I think XML is fine. XML parsing is done at the document level, so we can safely find out or ignore the existence of the extra parameter and not worry about the size of data. I tried calling getFileChecksum() over Hftp between a patched 0.23 cluster and a 1.0.x cluster, and it worked fine both ways.
The change you suggested does not solve the whole problem. The magic number is like a simple binary length field. Presence/absence of it tells you how much data you need to read. So the read-side of patched version works even when reading from an unpatched version. But it's not true for the other way around. The unpatched version will always leave something unread in the stream. XML is nice in that it inherently has begin and end marker and not sensitive to size changes.
Since JsonUtil depends on this serialization/deserialization methods I don't think it cannot obtain the bidirectional compatibility by modifying only one side. If it had used XML and did not do the length check, it would have no such problem. Fully Json-ized approach could have worked as well.
One approach I can think of is to leave the current readFields()/write() methods unchanged.
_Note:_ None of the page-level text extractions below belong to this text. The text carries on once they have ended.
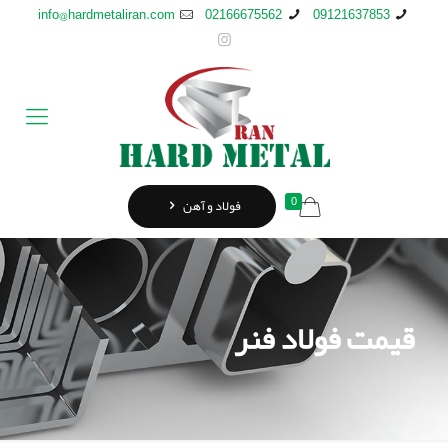
info@hardmetaliran.com
02166675562
09121637853
0
فولاد و آهن
قیمت فولاد فنر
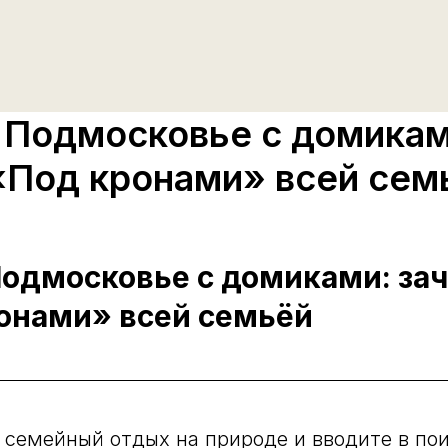
 Подмосковье с домикам
 «Под кронами» всей сем
одмосковье с домиками: зач
ронами» всей семьёй
 семейный отдых на природе и вводите в по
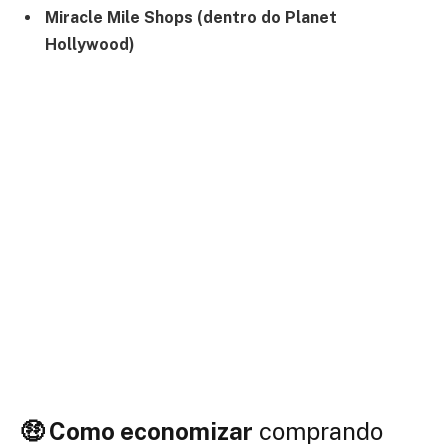
Miracle Mile Shops (dentro do Planet
Hollywood)
🤑 Como economizar
comprando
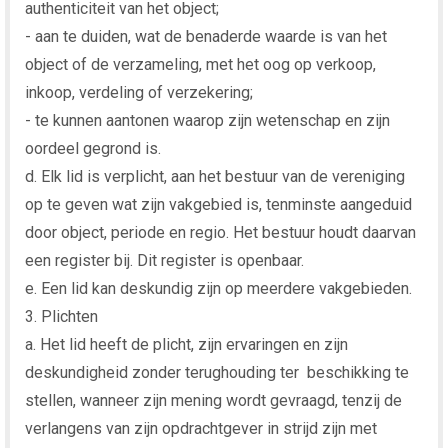
authenticiteit van het object;
- aan te duiden, wat de benaderde waarde is van het
object of de verzameling, met het oog op verkoop,
inkoop, verdeling of verzekering;
- te kunnen aantonen waarop zijn wetenschap en zijn
oordeel gegrond is.
d. Elk lid is verplicht, aan het bestuur van de vereniging
op te geven wat zijn vakgebied is, tenminste aangeduid
door object, periode en regio. Het bestuur houdt daarvan
een register bij. Dit register is openbaar.
e. Een lid kan deskundig zijn op meerdere vakgebieden.
3. Plichten
a. Het lid heeft de plicht, zijn ervaringen en zijn
deskundigheid zonder terughouding ter beschikking te
stellen, wanneer zijn mening wordt gevraagd, tenzij de
verlangens van zijn opdrachtgever in strijd zijn met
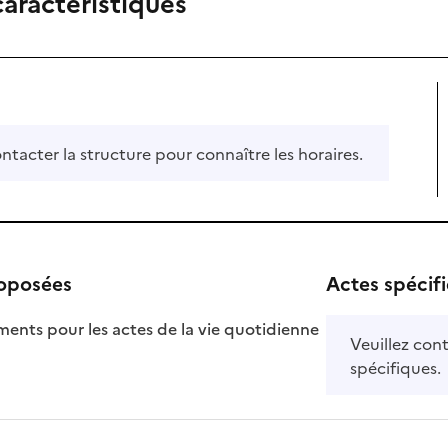
caractéristiques
ontacter la structure pour connaître les horaires.
roposées
Actes spécif
ts pour les actes de la vie quotidienne
Veuillez cont
nible
spécifiques.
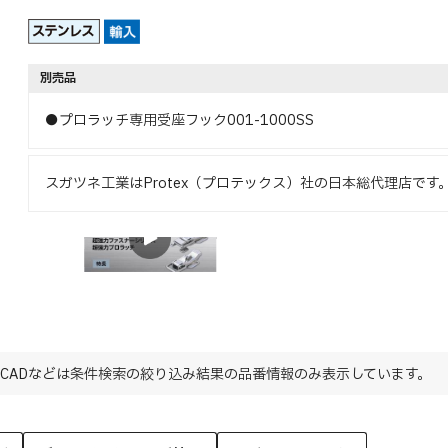
別売品
●プロラッチ専用受座フック001-1000SS
スガツネ工業はProtex（プロテックス）社の日本総代理店です
特長
CADなどは条件検索の絞り込み結果の品番情報のみ表示しています。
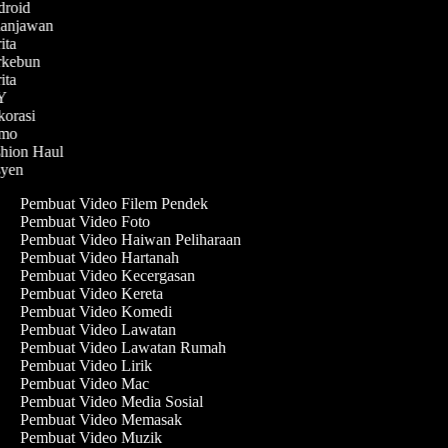
ndroid
elanjawan
rita
erkebun
rita
IY
korasi
Demo
shion Haul
esyen
Pembuat Video Filem Pendek
Pembuat Video Foto
Pembuat Video Haiwan Peliharaan
Pembuat Video Hartanah
Pembuat Video Kecergasan
Pembuat Video Kereta
Pembuat Video Komedi
Pembuat Video Lawatan
Pembuat Video Lawatan Rumah
Pembuat Video Lirik
Pembuat Video Mac
Pembuat Video Media Sosial
Pembuat Video Memasak
Pembuat Video Muzik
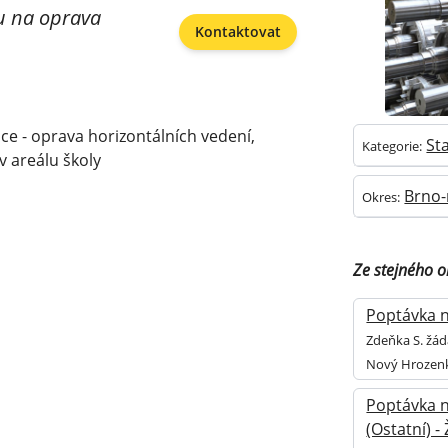
ku na oprava
Kontaktovat
ce - oprava horizontálních vedení,
St
Kategorie:
v areálu školy
Brno
Okres:
Ze stejného 
Poptávka na
Zdeňka S. žád
Nový Hrozen
Poptávka n
(Ostatní) 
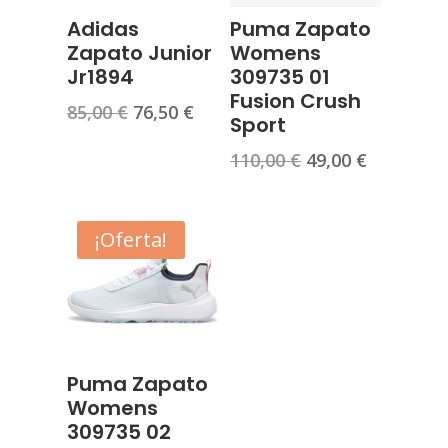
Adidas
Puma Zapato
Zapato Junior
Womens
Jr1894
309735 01
Fusion Crush
El
El
85,00
€
76,50
€
Sport
precio
precio
El
El
110,00
€
49,00
€
original
actual
precio
precio
era:
es:
original
actual
85,00 €.
76,50 €.
era:
es:
¡Oferta!
110,00 €.
49,00 €.
Puma Zapato
Womens
309735 02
I think only WebHdfs is using it and if that is true, we can make WebHdfs actually send and receive everything in JSON format and keep the current "bytes" Json field as is. When it does not find the "new" fields from an old data source, it can do the old deserialization on "bytes". Similarly, it should send everything in individual JSON field as well as the old serialzed "bytes".
It may be better to move the JSON util methods to MD5MD5CRC32FileChecksum.java, since they will have to know the internals of MD5MD5CRC32FileChecksum.